**COMPLETE THE FOLLOWING**
**A)** In the post about the Goodreads science fiction list, what rank did This Is How You Lose the Time War reach?
**B)** Name every category in which the Sunburst Award recognizes writing, according to the post about the Goodreads list and the award shortlist.
**C)** Go on writing the post about the Goodreads list, the Sunburst shortlist and the interviews, picking up after its final sentence.

**EXTRACT**
----------------------------------------

Here’s a remarkable thing: This Is How You Lose the Time War clocked in at number 94 in Goodreads’ 100 Most Popular Sci-Fi Books of all time.
To create our list, we ran the data to reveal the most reviewed books on our site. Additionally, each title needed at least a 3.5-star rating from your fellow readers to join this list. And, since science fiction is known for its continuing voyages, in the case of multiple titles from the same series, we chose the one with the most reviews.
This is astonishing to me, because Time War’s only been out for less than a year (it’ll be a year in 4 days!), and it’s keeping company with Orwell and Atwood and plenty of other staples of academic curricula. Max and I are really dazzled, and can’t begin to thank the over 5000 people who shared their thoughts and feelings about the book.
From another angle, it’s really disquieting to realize that this list of 100 books only includes four (4) women of colour: Octavia Butler, Nnedi Okorafor, Ling Ma — and me. (I’m happy to be corrected on this if I missed someone, but I can’t imagine I’m very far off).
This isn’t an indictment of anyone’s taste, obviously, or anything sinister on Goodreads’ part; they’re transparent about how this list came to be. But it’s a pretty sobering snapshot of the imbalance that exists along these axes, and shows that even as we celebrate the demographic diversification of awards ballots, it takes a while for that kind of singular positive attention to translate into any meaningful shift in broader consciousness of a genre’s lineage and market share.
Sunburst Award Shortlist
Speaking further of awards — I’m so honoured to see “Florilegia,” my queered Blodeuwedd retelling from Navah Wolfe and Dominik Parisien’s The Mythic Dream anthology, shortlisted for the Sunburst Award! From their website:
The Sunburst Award for Excellence in Canadian Literature of the Fantastic is a juried award which recognizes exceptional writing in three categories: adult, young adult and short story. The awards are presented each fall to the best Canadian speculative fiction novel, book-length collection, or short story published any time during the previous calendar year.
It’s a fantastic ballot, and my cup runneth over.
Podcasts and Interviews
Max and I did a joint video interview with the wonderful folks at Read It Again Books, and you can view it here! It’s about an hour long, and we had a blast doing it.

----------------------------------------

**EXCERPTED RECORDS**
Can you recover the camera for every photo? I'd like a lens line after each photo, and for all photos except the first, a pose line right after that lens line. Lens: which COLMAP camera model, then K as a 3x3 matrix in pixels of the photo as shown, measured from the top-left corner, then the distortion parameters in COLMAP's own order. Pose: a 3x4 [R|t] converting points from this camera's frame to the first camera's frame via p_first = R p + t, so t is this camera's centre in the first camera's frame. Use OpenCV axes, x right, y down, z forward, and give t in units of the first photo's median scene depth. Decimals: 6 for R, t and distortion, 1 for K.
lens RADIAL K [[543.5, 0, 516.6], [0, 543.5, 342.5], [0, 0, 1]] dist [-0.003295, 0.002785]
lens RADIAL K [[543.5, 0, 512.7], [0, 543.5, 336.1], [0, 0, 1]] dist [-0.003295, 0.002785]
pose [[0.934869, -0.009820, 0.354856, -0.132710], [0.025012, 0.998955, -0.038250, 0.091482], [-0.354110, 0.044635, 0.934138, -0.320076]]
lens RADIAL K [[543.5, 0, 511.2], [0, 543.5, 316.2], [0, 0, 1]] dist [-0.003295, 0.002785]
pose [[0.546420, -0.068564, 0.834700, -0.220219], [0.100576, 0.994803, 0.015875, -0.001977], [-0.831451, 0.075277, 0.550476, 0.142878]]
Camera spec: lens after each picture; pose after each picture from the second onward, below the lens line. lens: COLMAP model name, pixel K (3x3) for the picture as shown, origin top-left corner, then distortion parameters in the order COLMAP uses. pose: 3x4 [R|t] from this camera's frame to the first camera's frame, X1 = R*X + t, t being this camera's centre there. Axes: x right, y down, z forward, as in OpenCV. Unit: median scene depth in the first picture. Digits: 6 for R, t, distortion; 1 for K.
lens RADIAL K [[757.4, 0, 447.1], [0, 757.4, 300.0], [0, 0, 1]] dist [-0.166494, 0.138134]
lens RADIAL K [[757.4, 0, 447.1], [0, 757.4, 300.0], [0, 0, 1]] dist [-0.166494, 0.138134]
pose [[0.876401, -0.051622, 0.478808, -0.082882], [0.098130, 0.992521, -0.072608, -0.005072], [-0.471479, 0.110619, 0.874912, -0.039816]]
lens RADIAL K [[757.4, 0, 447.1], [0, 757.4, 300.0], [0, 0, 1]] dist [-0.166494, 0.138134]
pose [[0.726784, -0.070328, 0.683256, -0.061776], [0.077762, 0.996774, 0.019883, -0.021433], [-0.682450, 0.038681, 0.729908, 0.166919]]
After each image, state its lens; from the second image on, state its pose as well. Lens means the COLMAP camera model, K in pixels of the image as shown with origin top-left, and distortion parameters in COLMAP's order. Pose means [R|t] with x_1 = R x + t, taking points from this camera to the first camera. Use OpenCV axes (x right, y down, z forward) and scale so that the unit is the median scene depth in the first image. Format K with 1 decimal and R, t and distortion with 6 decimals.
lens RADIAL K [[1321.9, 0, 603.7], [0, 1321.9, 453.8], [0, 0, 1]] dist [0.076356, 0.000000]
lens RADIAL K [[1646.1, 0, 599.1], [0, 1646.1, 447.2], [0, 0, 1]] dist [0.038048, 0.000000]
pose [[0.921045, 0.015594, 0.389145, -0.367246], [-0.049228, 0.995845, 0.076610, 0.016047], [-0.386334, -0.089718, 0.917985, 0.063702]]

----------------------------------------

**RESPONSES TO THE TASKS**
**A)** Number 94 in Goodreads' 100 Most Popular Sci-Fi Books of all time.

**B)** Adult, young adult, and short story.

**C)**
Antony Johnston — writer of, among many other things, The Coldest City comic which was adapted into Atomic Blonde — has a wonderful new podcast called Writing and Breathing, and was kind enough to invite me on for an episode. It’s a podcast focused on the nuts and bolts of the writing life, so naturally I extemporised about such hardscrabble hands-on hammer-and-nails stuff as poetry and philosophy and what we mean by fantasy and textures of prose, or something. I’ve really loved listening to the other episodes, with stand-out faves so far being conversations with Kelly Sue DeConnick, Kieron Gillen, Cherie Priest and Maya Rodale. You can listen to mine here.
“Do you think there’s a hobbit bodybuilder? He wanders around Hobbiton pumping iron and flexing and everyone says, oh, that’s just Shire LaBuff.”
And that’s enough for now. Thank you so much for reading, for picking up what I’ve put down, for travelling these roads towards the future together.
Take care, and keep safe,
(Hey remember that asterisk from the first line of this newsletter?)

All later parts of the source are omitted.